__PROBLEM DETAILS__. According to the press release below, which body developed the Diploma in the Study of Integrated Medicine before the University of Buckingham Medical School modified it?

Press Release: University of Buckingham Medical School announces the validation of a new Diploma in the Study of Integrated Medicine (DipSIM)

8 August 2011

Thursday 9 July 2009

The University of Buckingham Medical School (UBMS) is delighted to announce the validation of a new Diploma course in the Study of Integrated Medicine (DipSIM). The Diploma has been developed by the Faculty of Integrated Medicine of the Integrated Health Trust at Bath (UK) and has been modified by the UBMS with the specific intention of equipping busy clinicians with a working knowledge of the fundamental issues associated with this emerging, though controversial, new area of study.

University Vice-Chancellor Dr Terence Kealey said: “The University of Buckingham is not endorsing Integrated Medicine. It is supporting the scientifically objective study of Integrated Medicine in order to educate doctors and nurses in the arguments for and against the use of integrated medicine approaches and how claims for IM can be tested or refuted scientifically. This is why I have appointed Professor Andrew Miles to direct the University’s involvement in the DipSIM. Professor Miles is uniquely placed to lead this important and controversial new course. As Chairman of the UBMS Learning and Teaching Committee, he is responsible for the maintenance of academic standards within the School, and has been Editor-in-Chief of the Wiley-Blackwell Journal of Evaluation in Clinical Practice for the last 15 years, and is an expert on the nature of knowledge for clinical practice and on approaches to ‘holism’ in medical care. From this position I am confident that he will ensure that the DipSIM is a success.”

__DATASET EXTRACT__.
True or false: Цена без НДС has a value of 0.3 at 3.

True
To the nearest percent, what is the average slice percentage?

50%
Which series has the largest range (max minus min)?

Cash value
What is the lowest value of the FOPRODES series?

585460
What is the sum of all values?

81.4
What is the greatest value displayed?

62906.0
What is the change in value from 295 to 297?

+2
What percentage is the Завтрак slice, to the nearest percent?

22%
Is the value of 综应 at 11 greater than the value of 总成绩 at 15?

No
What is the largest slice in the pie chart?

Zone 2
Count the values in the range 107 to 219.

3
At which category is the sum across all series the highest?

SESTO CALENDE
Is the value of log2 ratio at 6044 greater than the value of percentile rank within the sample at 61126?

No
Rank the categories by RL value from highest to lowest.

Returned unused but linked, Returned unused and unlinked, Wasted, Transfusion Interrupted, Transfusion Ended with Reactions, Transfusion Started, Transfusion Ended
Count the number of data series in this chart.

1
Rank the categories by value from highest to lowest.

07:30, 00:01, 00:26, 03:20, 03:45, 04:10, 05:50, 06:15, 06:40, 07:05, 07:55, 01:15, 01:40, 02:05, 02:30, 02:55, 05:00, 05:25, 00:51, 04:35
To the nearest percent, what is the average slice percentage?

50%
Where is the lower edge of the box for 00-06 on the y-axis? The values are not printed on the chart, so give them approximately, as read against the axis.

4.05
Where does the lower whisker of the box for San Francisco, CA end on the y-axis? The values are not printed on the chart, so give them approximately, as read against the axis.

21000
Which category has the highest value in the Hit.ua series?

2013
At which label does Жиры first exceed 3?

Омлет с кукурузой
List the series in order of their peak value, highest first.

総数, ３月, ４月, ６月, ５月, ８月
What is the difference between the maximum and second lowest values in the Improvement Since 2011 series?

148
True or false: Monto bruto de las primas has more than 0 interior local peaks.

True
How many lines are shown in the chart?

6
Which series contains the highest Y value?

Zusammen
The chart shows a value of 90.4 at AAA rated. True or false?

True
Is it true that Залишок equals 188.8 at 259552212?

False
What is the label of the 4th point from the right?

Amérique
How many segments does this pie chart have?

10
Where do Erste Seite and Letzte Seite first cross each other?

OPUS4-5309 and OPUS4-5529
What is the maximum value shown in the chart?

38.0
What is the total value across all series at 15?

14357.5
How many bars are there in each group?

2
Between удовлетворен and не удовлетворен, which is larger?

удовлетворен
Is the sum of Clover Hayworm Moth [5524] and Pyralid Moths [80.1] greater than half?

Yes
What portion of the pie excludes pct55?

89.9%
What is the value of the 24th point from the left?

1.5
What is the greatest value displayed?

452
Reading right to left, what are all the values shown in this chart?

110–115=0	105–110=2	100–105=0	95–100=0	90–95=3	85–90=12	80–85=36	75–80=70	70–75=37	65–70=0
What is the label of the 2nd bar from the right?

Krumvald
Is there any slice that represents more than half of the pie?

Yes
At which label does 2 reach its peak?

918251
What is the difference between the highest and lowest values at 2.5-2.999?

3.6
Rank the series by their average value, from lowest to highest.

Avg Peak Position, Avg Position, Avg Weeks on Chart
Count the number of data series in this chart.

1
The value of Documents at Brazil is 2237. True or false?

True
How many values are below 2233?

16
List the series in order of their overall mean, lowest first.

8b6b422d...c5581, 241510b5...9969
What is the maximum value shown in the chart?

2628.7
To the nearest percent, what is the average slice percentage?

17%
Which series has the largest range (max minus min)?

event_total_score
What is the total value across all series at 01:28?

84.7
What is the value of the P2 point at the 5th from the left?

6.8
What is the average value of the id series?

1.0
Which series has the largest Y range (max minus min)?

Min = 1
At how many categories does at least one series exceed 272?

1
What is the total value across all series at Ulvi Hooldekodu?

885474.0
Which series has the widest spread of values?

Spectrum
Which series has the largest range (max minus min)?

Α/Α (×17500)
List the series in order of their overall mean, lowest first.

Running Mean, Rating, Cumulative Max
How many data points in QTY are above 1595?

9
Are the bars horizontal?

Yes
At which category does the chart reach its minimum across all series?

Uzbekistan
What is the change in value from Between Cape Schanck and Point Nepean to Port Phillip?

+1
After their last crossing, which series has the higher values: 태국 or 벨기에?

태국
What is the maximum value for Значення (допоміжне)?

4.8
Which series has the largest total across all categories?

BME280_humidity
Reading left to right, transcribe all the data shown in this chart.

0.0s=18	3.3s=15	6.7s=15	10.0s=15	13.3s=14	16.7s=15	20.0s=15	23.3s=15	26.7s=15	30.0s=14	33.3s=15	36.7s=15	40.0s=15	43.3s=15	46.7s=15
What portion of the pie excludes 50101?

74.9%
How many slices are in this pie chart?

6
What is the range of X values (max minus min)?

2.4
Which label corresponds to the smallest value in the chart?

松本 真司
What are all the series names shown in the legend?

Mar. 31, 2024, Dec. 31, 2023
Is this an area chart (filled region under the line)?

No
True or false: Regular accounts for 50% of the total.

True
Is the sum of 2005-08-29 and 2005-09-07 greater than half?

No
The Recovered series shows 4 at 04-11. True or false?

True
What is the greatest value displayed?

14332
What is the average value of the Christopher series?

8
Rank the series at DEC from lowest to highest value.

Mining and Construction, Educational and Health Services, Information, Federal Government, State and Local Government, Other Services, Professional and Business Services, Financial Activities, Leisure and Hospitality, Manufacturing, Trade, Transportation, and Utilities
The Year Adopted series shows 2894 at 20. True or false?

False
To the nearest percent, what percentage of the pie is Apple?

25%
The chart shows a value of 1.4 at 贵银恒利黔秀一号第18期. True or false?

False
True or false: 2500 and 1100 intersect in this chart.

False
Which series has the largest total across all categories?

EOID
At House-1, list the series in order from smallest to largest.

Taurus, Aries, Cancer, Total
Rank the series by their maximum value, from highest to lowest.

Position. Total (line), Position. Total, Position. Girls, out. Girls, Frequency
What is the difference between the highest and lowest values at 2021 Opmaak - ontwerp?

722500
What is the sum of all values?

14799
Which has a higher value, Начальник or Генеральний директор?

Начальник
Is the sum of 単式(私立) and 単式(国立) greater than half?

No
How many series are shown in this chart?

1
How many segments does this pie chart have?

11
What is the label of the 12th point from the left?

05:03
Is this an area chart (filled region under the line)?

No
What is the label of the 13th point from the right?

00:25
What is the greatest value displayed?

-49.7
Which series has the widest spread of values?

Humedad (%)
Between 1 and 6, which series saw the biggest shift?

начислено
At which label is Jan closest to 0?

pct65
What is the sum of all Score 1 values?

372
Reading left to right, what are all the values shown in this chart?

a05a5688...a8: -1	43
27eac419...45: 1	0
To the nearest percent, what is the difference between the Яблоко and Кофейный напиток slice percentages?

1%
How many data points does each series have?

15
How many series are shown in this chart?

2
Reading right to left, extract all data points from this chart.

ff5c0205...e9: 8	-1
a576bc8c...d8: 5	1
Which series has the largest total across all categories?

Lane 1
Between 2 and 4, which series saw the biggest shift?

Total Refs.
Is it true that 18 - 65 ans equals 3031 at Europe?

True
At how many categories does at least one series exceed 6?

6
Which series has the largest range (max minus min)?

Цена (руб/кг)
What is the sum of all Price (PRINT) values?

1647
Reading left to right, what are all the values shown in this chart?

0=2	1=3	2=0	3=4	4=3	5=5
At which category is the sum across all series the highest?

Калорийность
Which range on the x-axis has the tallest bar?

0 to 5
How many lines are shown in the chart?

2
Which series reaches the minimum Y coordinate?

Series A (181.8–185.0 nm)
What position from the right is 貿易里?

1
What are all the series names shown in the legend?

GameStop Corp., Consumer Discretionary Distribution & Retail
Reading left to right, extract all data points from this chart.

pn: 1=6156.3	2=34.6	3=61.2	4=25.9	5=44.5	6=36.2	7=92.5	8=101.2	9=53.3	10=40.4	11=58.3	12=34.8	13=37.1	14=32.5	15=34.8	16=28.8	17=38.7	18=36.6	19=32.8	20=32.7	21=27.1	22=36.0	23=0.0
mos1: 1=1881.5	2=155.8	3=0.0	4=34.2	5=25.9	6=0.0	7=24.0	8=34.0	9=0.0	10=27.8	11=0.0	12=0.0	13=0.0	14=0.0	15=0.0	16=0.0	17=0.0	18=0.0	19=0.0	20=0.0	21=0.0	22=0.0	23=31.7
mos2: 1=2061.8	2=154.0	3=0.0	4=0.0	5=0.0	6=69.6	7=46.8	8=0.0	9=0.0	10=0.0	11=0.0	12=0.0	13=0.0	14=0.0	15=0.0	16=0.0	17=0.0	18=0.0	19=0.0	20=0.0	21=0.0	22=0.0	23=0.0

__RESPONSE__. The Faculty of Integrated Medicine of the Integrated Health Trust at Bath (UK).